Your objective.
Report the count of lines with "integral" in the data below, and no other words.

Supplied records.
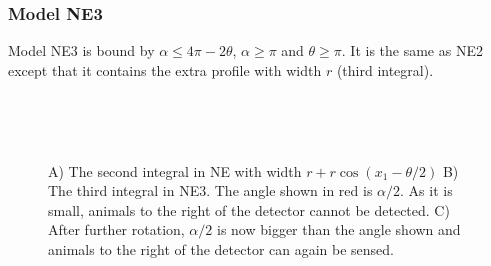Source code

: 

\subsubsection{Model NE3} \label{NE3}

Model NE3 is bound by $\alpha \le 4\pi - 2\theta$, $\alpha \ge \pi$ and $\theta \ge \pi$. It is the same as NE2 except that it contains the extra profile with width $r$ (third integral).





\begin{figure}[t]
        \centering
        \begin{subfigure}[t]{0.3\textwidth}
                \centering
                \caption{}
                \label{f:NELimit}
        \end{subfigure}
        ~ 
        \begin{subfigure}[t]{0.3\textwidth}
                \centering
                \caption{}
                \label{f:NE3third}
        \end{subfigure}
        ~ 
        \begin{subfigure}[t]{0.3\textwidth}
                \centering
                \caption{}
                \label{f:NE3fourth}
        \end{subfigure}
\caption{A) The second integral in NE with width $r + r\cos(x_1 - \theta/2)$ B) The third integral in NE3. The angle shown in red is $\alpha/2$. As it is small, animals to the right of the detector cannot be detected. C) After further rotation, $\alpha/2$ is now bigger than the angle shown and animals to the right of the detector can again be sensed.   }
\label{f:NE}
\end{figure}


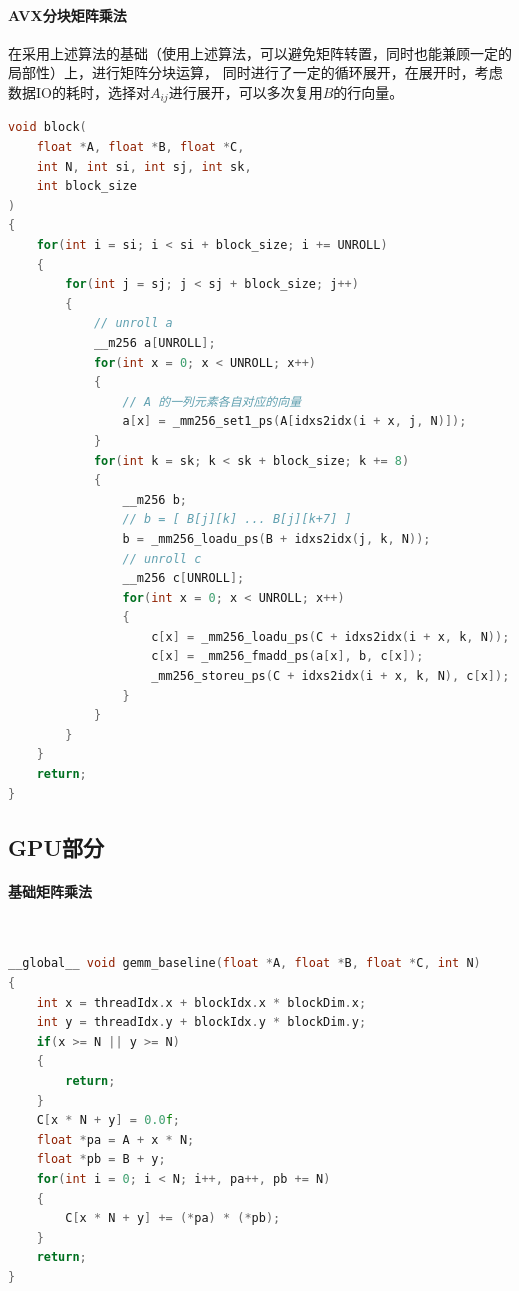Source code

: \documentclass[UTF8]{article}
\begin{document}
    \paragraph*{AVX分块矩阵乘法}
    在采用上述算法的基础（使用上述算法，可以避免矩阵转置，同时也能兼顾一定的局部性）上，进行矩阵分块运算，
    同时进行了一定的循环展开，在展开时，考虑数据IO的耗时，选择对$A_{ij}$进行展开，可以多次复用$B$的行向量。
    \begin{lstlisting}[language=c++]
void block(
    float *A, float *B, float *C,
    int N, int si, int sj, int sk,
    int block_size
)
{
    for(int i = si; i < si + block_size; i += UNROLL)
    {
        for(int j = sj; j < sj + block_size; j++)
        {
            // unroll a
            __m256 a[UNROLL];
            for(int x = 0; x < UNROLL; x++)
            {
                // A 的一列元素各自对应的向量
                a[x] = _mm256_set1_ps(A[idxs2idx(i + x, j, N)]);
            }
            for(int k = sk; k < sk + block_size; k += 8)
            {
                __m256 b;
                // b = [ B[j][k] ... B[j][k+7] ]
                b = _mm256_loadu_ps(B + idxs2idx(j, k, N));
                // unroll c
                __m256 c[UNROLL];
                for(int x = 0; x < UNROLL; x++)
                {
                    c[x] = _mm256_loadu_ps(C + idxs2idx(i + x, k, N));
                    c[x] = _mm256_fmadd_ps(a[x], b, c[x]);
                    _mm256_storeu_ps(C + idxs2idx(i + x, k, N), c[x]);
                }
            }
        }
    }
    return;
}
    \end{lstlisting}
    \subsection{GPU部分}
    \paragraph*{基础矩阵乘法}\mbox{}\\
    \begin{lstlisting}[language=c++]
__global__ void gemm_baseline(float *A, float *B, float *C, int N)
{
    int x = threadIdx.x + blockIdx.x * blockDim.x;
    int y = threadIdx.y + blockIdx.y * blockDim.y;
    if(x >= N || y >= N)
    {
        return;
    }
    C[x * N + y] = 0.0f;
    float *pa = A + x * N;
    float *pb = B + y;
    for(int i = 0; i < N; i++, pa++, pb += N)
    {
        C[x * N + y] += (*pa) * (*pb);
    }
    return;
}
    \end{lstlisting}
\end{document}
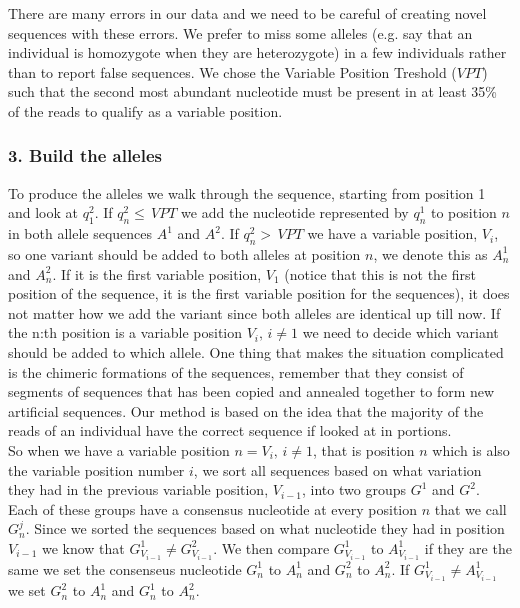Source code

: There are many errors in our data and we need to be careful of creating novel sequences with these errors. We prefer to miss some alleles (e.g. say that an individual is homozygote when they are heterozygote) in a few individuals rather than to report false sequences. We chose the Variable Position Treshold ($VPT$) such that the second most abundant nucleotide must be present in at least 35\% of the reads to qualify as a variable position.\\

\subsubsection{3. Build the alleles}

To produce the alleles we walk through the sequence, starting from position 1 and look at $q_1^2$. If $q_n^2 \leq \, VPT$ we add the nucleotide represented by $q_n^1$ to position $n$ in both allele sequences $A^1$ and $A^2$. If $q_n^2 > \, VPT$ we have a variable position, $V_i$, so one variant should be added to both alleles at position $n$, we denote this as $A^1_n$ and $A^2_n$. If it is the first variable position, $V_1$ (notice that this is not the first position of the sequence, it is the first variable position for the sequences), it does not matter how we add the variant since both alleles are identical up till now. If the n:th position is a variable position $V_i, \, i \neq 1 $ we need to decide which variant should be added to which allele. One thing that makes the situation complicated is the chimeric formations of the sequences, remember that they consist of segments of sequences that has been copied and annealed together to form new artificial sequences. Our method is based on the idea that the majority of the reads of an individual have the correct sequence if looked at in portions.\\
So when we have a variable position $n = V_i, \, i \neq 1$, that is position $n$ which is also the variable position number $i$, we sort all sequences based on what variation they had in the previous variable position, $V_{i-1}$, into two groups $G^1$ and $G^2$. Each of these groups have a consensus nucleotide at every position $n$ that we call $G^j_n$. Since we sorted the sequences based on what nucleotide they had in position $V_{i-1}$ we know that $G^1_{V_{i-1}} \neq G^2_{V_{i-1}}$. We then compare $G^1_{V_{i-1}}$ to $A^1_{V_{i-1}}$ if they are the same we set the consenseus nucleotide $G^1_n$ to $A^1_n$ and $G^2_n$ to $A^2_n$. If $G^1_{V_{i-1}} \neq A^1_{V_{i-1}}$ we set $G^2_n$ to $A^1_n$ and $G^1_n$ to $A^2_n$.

Exercise response.
2